(PROBLEM STATEMENT): Your output should consist of the lines from the first line of the records below through the one with "Intersektionale Inklusion? Disability", exactly, minus the pictures.

(MATERIAL PROVIDED):

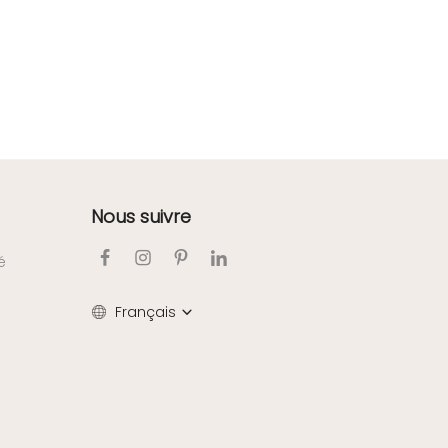
Nous suivre
é
Français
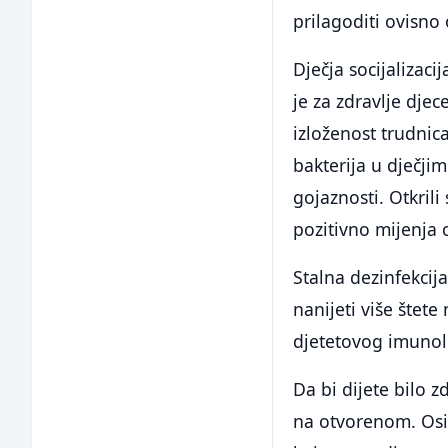
prilagoditi ovisno 
Dječja socijalizac
je za zdravlje djec
izloženost trudnic
bakterija u dječji
gojaznosti. Otkril
pozitivno mijenja 
Stalna dezinfekcija
nanijeti više štete 
djetetovog imunol
Da bi dijete bilo 
na otvorenom. Osi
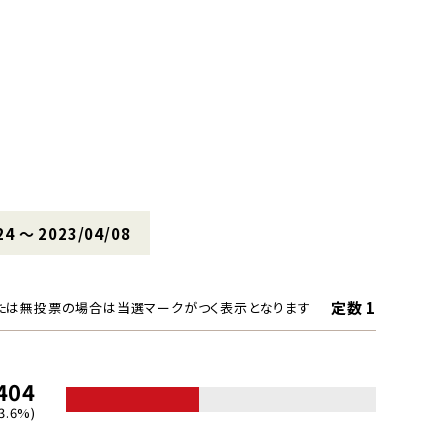
24 〜 2023/04/08
定数 1
たは無投票の場合は当選マークがつく表示となります
404
3.6%)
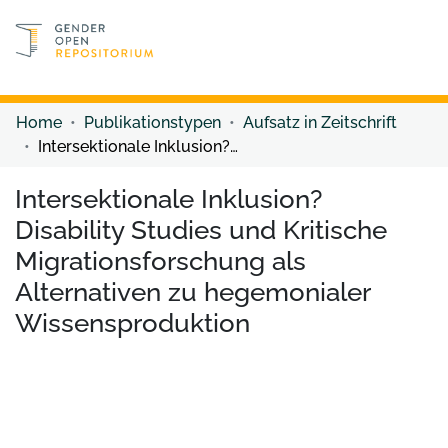
Discover content
Discover content
Home
Publikationstypen
Aufsatz in Zeitschrift
Intersektionale Inklusion? Disability Studies und Kritische Migrationsforschung als Alternativen zu hegemonialer Wissensproduktion
Intersektionale Inklusion?
Disability Studies und Kritische
Migrationsforschung als
Alternativen zu hegemonialer
Wissensproduktion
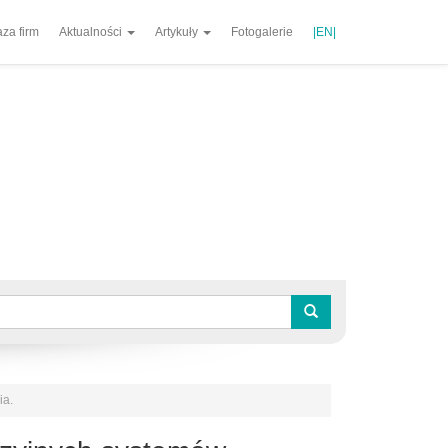
za firm
Aktualności
Artykuły
Fotogalerie
|EN|
ia.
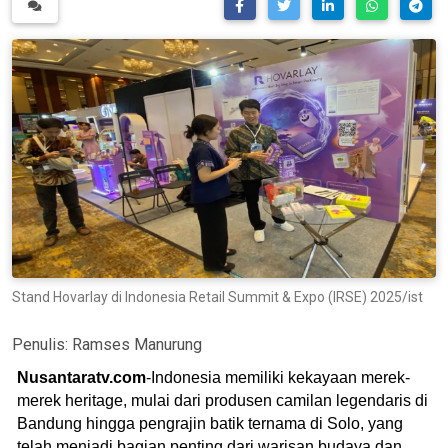
Stand Hovarlay di Indonesia Retail Summit & Expo (IRSE) 2025/ist
Penulis:
Ramses Manurung
Nusantaratv.com
-Indonesia memiliki kekayaan merek-
merek heritage, mulai dari produsen camilan legendaris di
Bandung hingga pengrajin batik ternama di Solo, yang
telah menjadi bagian penting dari warisan budaya dan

(TASK RESULT):
Nous suivre
é
Français
prilagoditi ovisno 
Dječja socijalizac
je za zdravlje djec
izloženost trudnic
bakterija u dječji
gojaznosti. Otkril
pozitivno mijenja 
Stalna dezinfekcija
nanijeti više štete 
djetetovog imunol
Da bi dijete bilo 
na otvorenom. Osi
24 〜 2023/04/08
定数 1
たは無投票の場合は当選マークがつく表示となります
404
3.6%)
Discover content
Discover content
Home
Publikationstypen
Aufsatz in Zeitschrift
Intersektionale Inklusion? Disability Studies und Kritische Migrationsforschung als Alternativen zu hegemonialer Wissensproduktion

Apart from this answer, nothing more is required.